Theodore had jumped to the floor. Switzer, however, remained soundly asleep. Even the clatter of the awakened cranes did not stir him.
“Maybe he’s deaf and dumb?” Theodore said.
“Switzer!” Max shouted, but he did not move. Switzer kept right on sleeping as the blue mist holding him up headed for the chute. The chute was a hole in the wall that led to a furnace burning deep beneath Weegin’s World. It was a drop Switzer would not survive. Max and another kid tried to get to Switzer, but Weegin’s hatchling snapped his large, protruding snout at anyone who moved.
I pulled myself off the ground. “Distract that thing,” I told Max, and she chucked a wrench at him.
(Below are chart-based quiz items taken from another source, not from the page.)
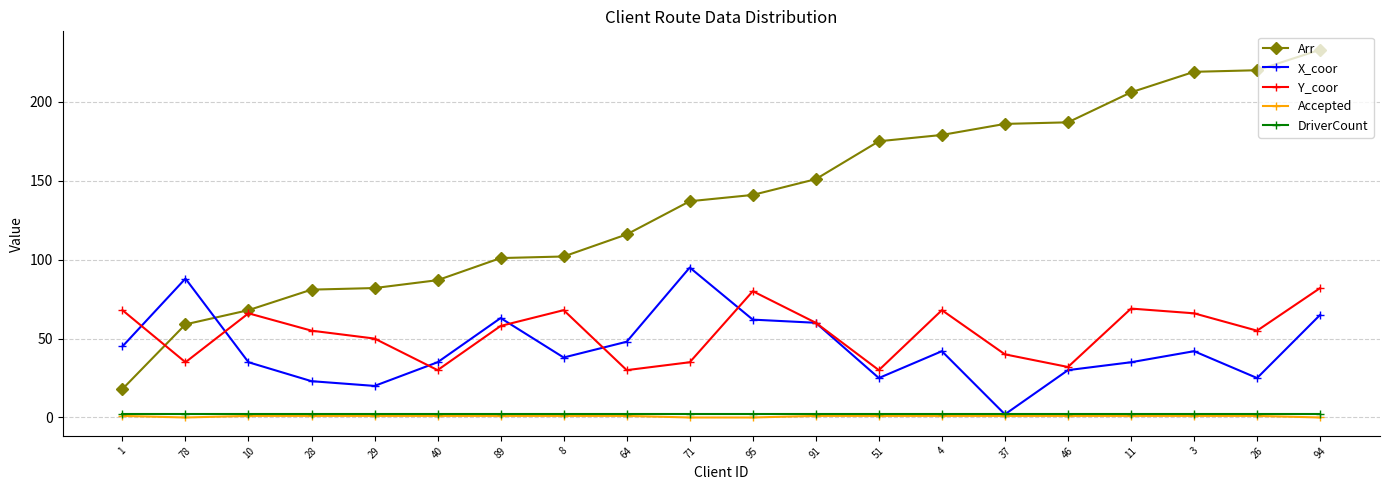

True or false: X_coor and Y_coor intersect in this chart.

True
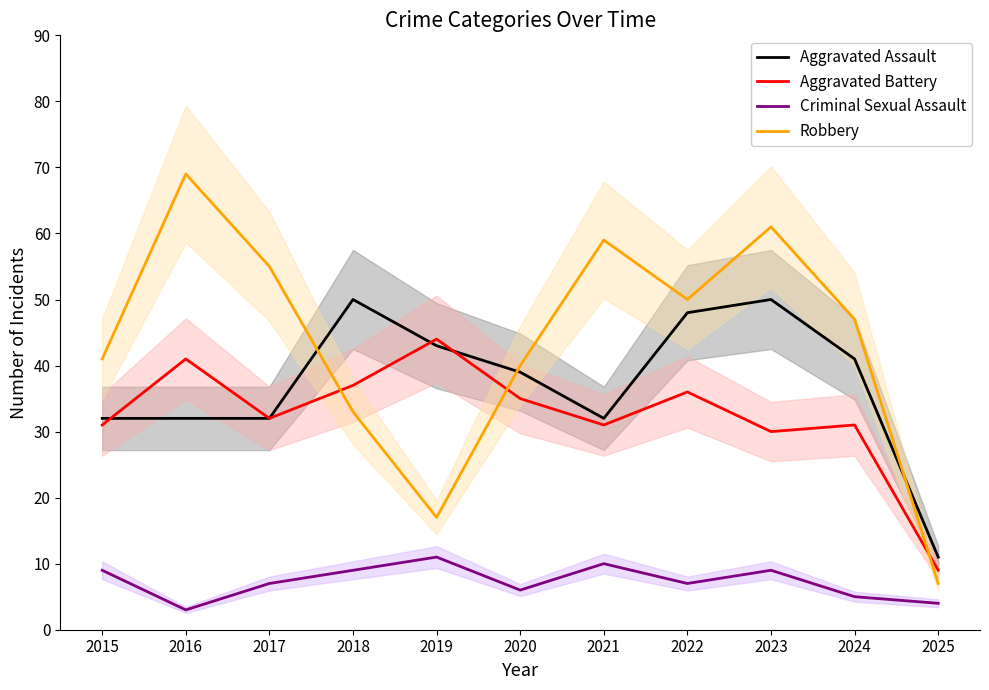

List the labels in order of Robbery value, largest first.

2016, 2023, 2021, 2017, 2022, 2024, 2015, 2020, 2018, 2019, 2025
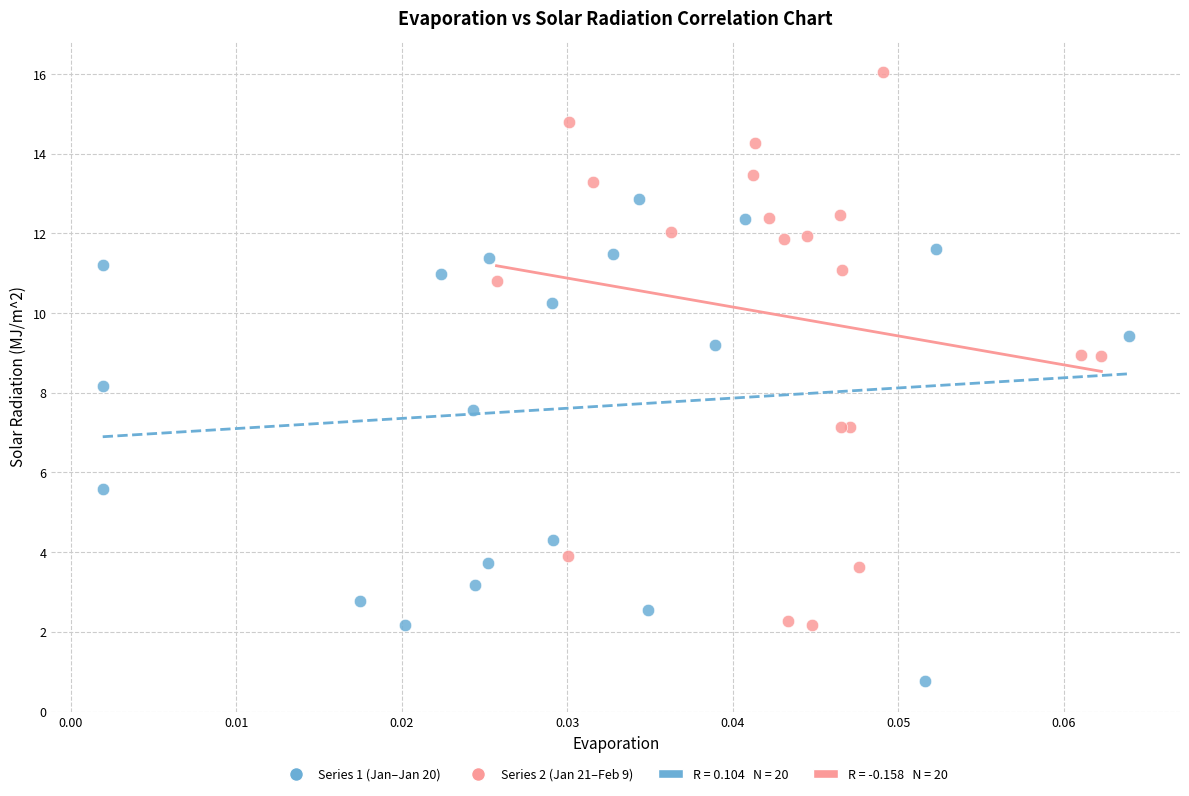

Which series reaches the maximum Y coordinate?

Series 2 (Jan 21–Feb 9)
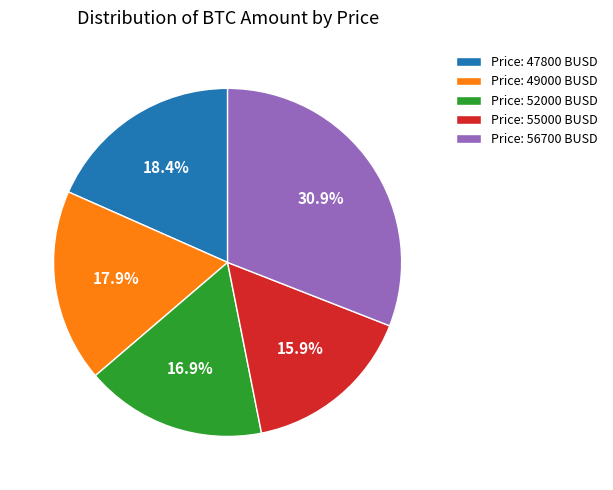

How many slices are in this pie chart?

5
The alien turned on his heels and stomped straight toward her, his lengthy claws clacking on the metal floor.
“Tools are expensive!” he screamed.
I stuck my hand in the greenish-gray radiation gel used to protect our skin when there was junk to sort. I slid over to Switzer and reached my hand under his nose. The ghastly smell — rotten meat mixed with crusty socks and a touch of recycled toilet water — did the job. Switzer wrenched his head away and fell to the floor as Weegin dashed out from his glass bunker. I ran to an O-dat at the other side of the bay and accessed the local computer network with my softwire. I shut the cranes down instantly.
“Is it here? Speak. Is it here yet?” Joca Krig Weegin shouted from the second-floor balcony that jutted out over the sorting-bay floor. He hoisted his knobby body onto the railing and canvassed each one of us with his bloodshot eyes.
“Is what here, Weegin?” said a voice from the tall glass doorway.
I spun around to see the Keeper, Theylor. His purple velvety robes swept the floor as he entered Weegin’s World.